**Entries provided**

***

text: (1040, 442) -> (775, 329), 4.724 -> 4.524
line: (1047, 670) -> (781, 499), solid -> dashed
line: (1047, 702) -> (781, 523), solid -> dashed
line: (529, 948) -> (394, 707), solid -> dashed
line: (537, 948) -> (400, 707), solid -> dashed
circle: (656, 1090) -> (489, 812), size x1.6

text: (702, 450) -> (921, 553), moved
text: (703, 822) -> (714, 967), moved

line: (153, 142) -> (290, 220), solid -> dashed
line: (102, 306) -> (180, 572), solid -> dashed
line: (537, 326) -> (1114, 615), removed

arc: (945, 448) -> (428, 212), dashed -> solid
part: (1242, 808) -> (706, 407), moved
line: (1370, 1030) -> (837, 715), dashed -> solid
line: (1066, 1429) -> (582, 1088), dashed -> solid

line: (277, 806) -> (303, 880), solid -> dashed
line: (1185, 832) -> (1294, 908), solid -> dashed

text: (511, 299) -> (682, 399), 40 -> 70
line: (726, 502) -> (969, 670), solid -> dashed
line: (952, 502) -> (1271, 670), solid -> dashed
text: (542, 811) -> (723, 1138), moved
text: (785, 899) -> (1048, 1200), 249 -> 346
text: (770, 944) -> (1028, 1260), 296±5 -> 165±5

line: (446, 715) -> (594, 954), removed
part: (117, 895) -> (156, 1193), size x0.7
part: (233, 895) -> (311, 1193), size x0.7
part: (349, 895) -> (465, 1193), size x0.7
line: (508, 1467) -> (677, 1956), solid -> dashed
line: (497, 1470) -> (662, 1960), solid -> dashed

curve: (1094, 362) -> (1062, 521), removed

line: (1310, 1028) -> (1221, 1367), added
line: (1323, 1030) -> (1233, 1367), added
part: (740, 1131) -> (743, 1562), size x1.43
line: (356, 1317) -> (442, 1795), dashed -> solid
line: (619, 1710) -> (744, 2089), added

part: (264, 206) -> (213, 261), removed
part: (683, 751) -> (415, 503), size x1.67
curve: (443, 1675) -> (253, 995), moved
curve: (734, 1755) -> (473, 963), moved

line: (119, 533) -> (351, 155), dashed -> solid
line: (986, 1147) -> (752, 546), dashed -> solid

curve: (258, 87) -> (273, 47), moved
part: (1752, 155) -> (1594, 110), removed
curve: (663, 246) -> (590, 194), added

***

**The problem**
Each record must be output exactly, with none omitted.

**Final answer**
text: (1040, 442) -> (775, 329), 4.724 -> 4.524
line: (1047, 670) -> (781, 499), solid -> dashed
line: (1047, 702) -> (781, 523), solid -> dashed
line: (529, 948) -> (394, 707), solid -> dashed
line: (537, 948) -> (400, 707), solid -> dashed
circle: (656, 1090) -> (489, 812), size x1.6

text: (702, 450) -> (921, 553), moved
text: (703, 822) -> (714, 967), moved

line: (153, 142) -> (290, 220), solid -> dashed
line: (102, 306) -> (180, 572), solid -> dashed
line: (537, 326) -> (1114, 615), removed

arc: (945, 448) -> (428, 212), dashed -> solid
part: (1242, 808) -> (706, 407), moved
line: (1370, 1030) -> (837, 715), dashed -> solid
line: (1066, 1429) -> (582, 1088), dashed -> solid

line: (277, 806) -> (303, 880), solid -> dashed
line: (1185, 832) -> (1294, 908), solid -> dashed

text: (511, 299) -> (682, 399), 40 -> 70
line: (726, 502) -> (969, 670), solid -> dashed
line: (952, 502) -> (1271, 670), solid -> dashed
text: (542, 811) -> (723, 1138), moved
text: (785, 899) -> (1048, 1200), 249 -> 346
text: (770, 944) -> (1028, 1260), 296±5 -> 165±5

line: (446, 715) -> (594, 954), removed
part: (117, 895) -> (156, 1193), size x0.7
part: (233, 895) -> (311, 1193), size x0.7
part: (349, 895) -> (465, 1193), size x0.7
line: (508, 1467) -> (677, 1956), solid -> dashed
line: (497, 1470) -> (662, 1960), solid -> dashed

curve: (1094, 362) -> (1062, 521), removed

line: (1310, 1028) -> (1221, 1367), added
line: (1323, 1030) -> (1233, 1367), added
part: (740, 1131) -> (743, 1562), size x1.43
line: (356, 1317) -> (442, 1795), dashed -> solid
line: (619, 1710) -> (744, 2089), added

part: (264, 206) -> (213, 261), removed
part: (683, 751) -> (415, 503), size x1.67
curve: (443, 1675) -> (253, 995), moved
curve: (734, 1755) -> (473, 963), moved

line: (119, 533) -> (351, 155), dashed -> solid
line: (986, 1147) -> (752, 546), dashed -> solid

curve: (258, 87) -> (273, 47), moved
part: (1752, 155) -> (1594, 110), removed
curve: (663, 246) -> (590, 194), added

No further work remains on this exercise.